Microsoft is “delivering more choices for [Xbox] fans,” according to Phil Spencer, head of Microsoft’s Xbox division. Specifically, the choice to buy an Xbox One console that doesn’t come with a Kinect sensor, instead of just leaving the Kinect unplugged or turned off if you don’t like it.
The new hardware bundle will cost $399, and will be available on June 9.
Will it still be able to do everything a normal Xbox One can?
The old Kinect sensor for Xbox 360 was an optional add-on, enabling voice commands as well as certain games (like Kinectimals) which could only be played using the sensor.
In contrast, many features of the Xbox One’s user interface were designed to be controlled primarily using Kinect voice commands; such as the “snap” feature which lets you run an app in a pane on the side of the screen while you’re playing a game, like in Windows 8. Trying to use these features without Kinect is “a mess,” according to Engadget’s Ben Gilbert, who interviewed Xbox marketing lead Yusuf Mehdi.
Mehdi said that “We do want to […] make some of the things that we have with Kinect easier with the controller,” and that “over the coming months” they will make the Xbox One’s user interface “easier [to use], even if you don’t have a Kinect.” Obviously, games and features (like Skype video chat) which outright require a Kinect sensor won’t function at all without one.

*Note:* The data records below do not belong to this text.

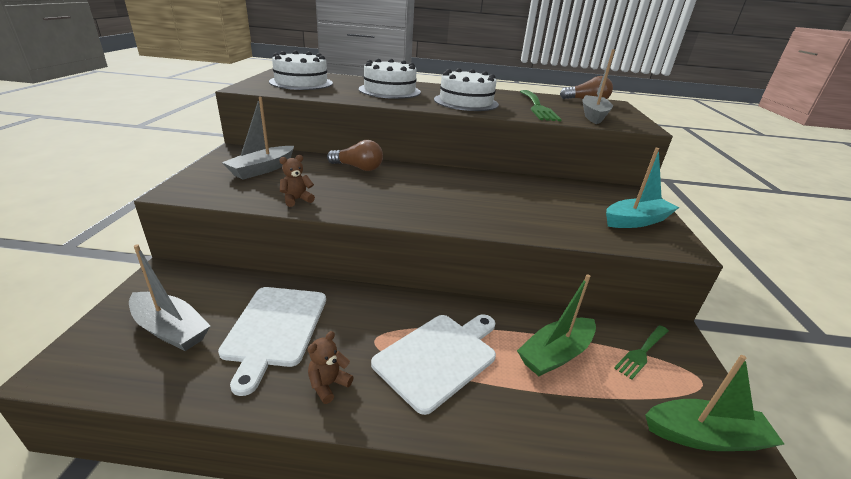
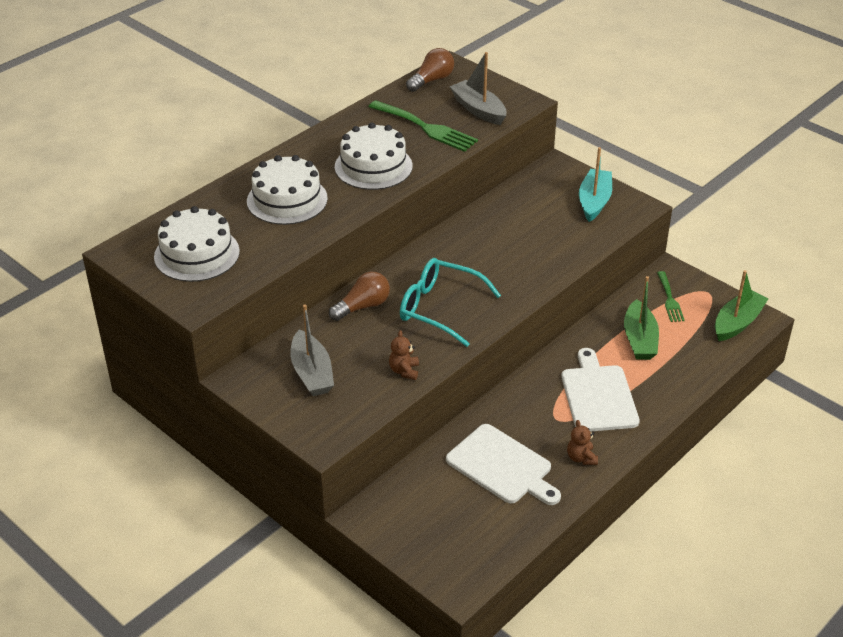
camera: 50 degrees left, 10 degrees up
grey boat [129,244,210,351] -> none
none -> turquoise glasses [400,258,501,347]

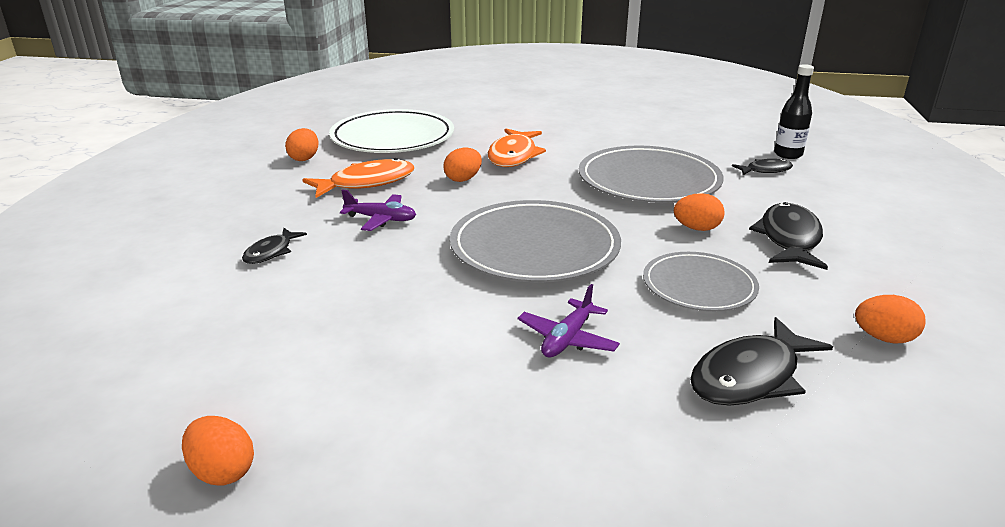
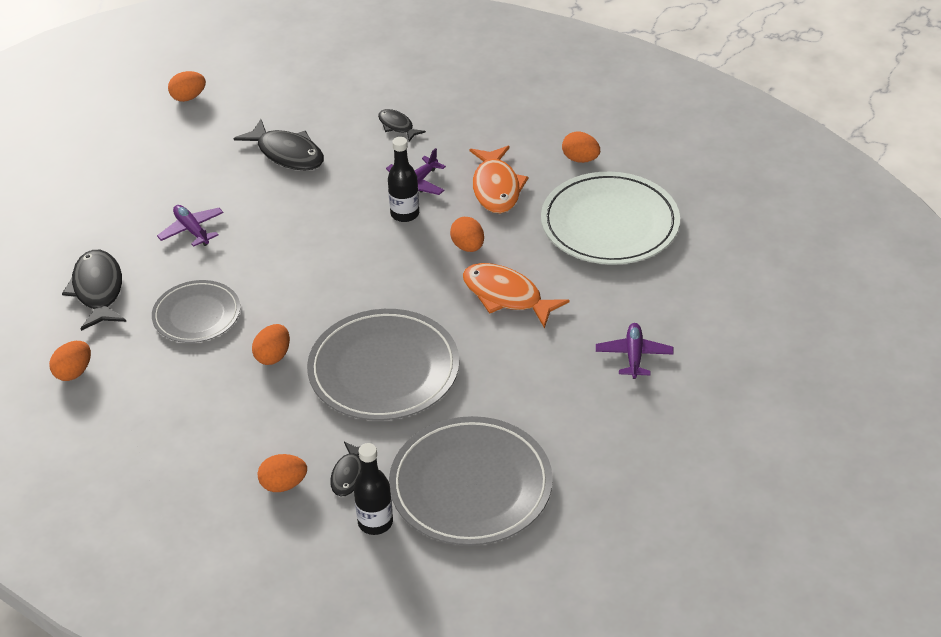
camera: 115 degrees right, 15 degrees up
grey plate [450,200,621,283] -> grey plate moved to [389,416,553,546]
black fish [749,202,828,270] -> black fish moved to [233,119,324,171]
none -> orange egg [257,454,307,492]
none -> black bottle [388,137,419,222]
none -> purple plane [596,323,674,379]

Why is Microsoft changing this all of a sudden?
That depends on who you ask!
In Phil Spencer’s piece for Xbox Wire, he says that the decision to sell Xbox One without Kinect is about “choice,” which sounds like an admission that not everyone wanted to use Kinect with Xbox One. Microsoft had already made it so that the Xbox One worked with the Kinect sensor unplugged or turned off, and it sounds like a large number of people took advantage of that; according to Spencer, “more than 80 percent of you are actively using Kinect,” meaning that around 20 percent of Xbox One owners aren’t.
Spencer goes on to say that there are ” an average of 120 voice commands per month on each console,” and that ” the most popular voice commands include ‘Xbox On,’ ‘Xbox Broadcast’ and ‘Xbox Record That.'” So the average Xbox owner only gives four voice commands in a day, one of which is the command to turn it on. (It’s not clear from Spencer’s wording whether “each console” means this is an average across both Xbox versions or not.)
Ben Gilbert writes that “the upcoming launch of Xbox One in China certainly seems a likely culprit in the removal of Kinect,” because of the amount of work it takes to get anything to recognize voice commands in a new language. Mehdi insisted that this “was not a factor,” but also admitted that it “takes a bunch of time” to do that, so Microsoft may begin selling Xbox One without Kinect (at first) in new regions.